§ **Desafio 1**:
Reescreva como lista numerada, sem as linhas em branco, as linhas dos registros que começam na linha que contém "catalogue / barcode: US 3698809" e vão até a linha que contém "collector number: 9820", ambas incluídas.

§ **Trecho do documento**:
Sunday, May 27, 2007

Intimista de binóculos

Noutro dia, não tão remoto como o nosso tradicional "era uma vez...", alguém que até agora muito prezo, apelidou-me intimista de binóculos, com uma interpretação que deixo ao critério de cada um, como essa pessoa deixou ao meu.
Neste meu intimismo progressivamente analista à distância, agora que deambulo diariamente pela capital deste nosso "à beira mar plantado", tenho vindo a deleitar-me com literaturas consuetudinárias, ou daquelas que jorram do "Metro" ou do "Destak", e que confluem nas nossas cabeças e fervilham como que no caldeirão do João Ratão. Num destes dias, lia precisamente num desses jornais gratuitos, que as nossas forças de segurança, deslocadas num desses destinos que nada têm de paradisíaco, e em exercício para a ONU, ficaram sem direito a férias, assim, sem qualquer justificação plausível. Repentinamente, espelhou-se na minha memória o que lera em "A filha do Capitão" de José Rodrigues dos Santos, sobre as férias sempre adiadas dos nossos paupérrimos soldados (ou será mais justo apelidar todos esses escalões de cabos "carne para canhão"?) em missão na Primeira Guerra Mundial. Ironia ou talvez não, ainda hoje os portugueses têm o mesmo destino, e na luta pelos direitos humanos, acabam por ser esquecidos alguns... os direitos daqueles que a incarnam...

Sunday, May 20, 2007

"Il faut porter en soi un chaos pour mettre au monde une étoile dansante." (Nietzsche)

§ **Desafio 2**:
Continue o texto do blog a partir do ponto em que ele termina.

§ **Informações fornecidas**:
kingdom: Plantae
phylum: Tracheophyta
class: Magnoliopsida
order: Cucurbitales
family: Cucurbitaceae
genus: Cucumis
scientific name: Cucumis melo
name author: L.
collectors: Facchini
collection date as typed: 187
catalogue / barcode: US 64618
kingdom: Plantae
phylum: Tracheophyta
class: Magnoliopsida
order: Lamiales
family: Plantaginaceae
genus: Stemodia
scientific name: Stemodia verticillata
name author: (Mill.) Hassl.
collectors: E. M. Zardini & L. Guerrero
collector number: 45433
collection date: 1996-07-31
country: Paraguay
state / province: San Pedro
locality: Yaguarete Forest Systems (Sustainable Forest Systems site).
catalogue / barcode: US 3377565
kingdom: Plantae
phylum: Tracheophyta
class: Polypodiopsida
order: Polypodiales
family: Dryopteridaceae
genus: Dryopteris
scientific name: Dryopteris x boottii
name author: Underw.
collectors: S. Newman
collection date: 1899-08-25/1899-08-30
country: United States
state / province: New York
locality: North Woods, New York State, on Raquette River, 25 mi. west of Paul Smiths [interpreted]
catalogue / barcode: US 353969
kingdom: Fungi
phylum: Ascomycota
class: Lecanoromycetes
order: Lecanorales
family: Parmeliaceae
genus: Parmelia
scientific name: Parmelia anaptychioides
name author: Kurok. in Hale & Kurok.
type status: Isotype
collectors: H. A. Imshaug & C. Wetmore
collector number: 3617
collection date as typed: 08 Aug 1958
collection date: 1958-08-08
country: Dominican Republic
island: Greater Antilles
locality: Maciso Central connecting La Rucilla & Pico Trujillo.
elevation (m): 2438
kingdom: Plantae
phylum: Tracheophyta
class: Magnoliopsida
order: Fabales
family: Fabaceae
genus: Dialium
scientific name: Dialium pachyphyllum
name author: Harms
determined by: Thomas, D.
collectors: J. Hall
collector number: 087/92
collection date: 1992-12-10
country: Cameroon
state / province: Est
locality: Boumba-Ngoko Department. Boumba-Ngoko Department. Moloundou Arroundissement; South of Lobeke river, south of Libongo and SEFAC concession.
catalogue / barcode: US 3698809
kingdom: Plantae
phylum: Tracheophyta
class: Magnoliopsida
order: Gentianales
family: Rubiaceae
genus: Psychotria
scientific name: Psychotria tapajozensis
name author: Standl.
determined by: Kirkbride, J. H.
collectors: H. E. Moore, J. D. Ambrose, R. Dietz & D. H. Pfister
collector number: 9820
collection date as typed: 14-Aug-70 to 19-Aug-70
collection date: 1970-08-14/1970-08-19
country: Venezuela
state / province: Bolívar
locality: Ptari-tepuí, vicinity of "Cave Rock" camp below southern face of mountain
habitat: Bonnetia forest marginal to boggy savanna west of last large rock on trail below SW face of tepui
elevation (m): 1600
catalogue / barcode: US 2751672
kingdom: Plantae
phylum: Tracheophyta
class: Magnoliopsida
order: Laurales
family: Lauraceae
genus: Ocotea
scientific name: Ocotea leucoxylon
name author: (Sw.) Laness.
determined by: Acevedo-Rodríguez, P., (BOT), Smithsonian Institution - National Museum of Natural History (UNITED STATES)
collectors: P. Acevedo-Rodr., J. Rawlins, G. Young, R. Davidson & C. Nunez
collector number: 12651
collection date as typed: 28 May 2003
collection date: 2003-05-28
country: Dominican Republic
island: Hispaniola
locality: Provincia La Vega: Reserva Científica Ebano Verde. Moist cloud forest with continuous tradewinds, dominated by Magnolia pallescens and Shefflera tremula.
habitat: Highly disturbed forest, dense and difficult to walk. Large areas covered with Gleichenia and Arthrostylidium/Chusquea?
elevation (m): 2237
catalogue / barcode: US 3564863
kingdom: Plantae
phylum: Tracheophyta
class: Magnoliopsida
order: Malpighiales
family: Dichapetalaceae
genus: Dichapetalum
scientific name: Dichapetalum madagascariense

§ **Resultado esperado 1**:
1. catalogue / barcode: US 3698809
2. kingdom: Plantae
3. phylum: Tracheophyta
4. class: Magnoliopsida
5. order: Gentianales
6. family: Rubiaceae
7. genus: Psychotria
8. scientific name: Psychotria tapajozensis
9. name author: Standl.
10. determined by: Kirkbride, J. H.
11. collectors: H. E. Moore, J. D. Ambrose, R. Dietz & D. H. Pfister
12. collector number: 9820

§ **Resultado esperado 2**:
Sou um caos e, no entanto, é nos intervalos desse caos que a vida é uma hecatombe... Chovem risos, acendem-se corações, incrementam-se sonhos e empolam-se idealismos. Isto é só o início da minha caótica indefinição. Depois, eu mesma, a de sempre, à parte os anos que me acrescentam, porque dizem que o tempo passa para todos, embora eu continue a jurar que o tempo só passa para quem deixa que a alma envelheça.
Caos à parte e nada sou, porque nesse caos encontro-me consciente ou inconscientemente contigo, sem que o saibamos. Deixo-te um beijo num envelope selado, pendurado na tua porta, e corro, fujo não sei de quê, no fundo talvez de ti, e talvez corra para os teus braços cantantes.
Não, não sou irreverente, sou uma mera malabarista, de circo em circo, de cena em cena...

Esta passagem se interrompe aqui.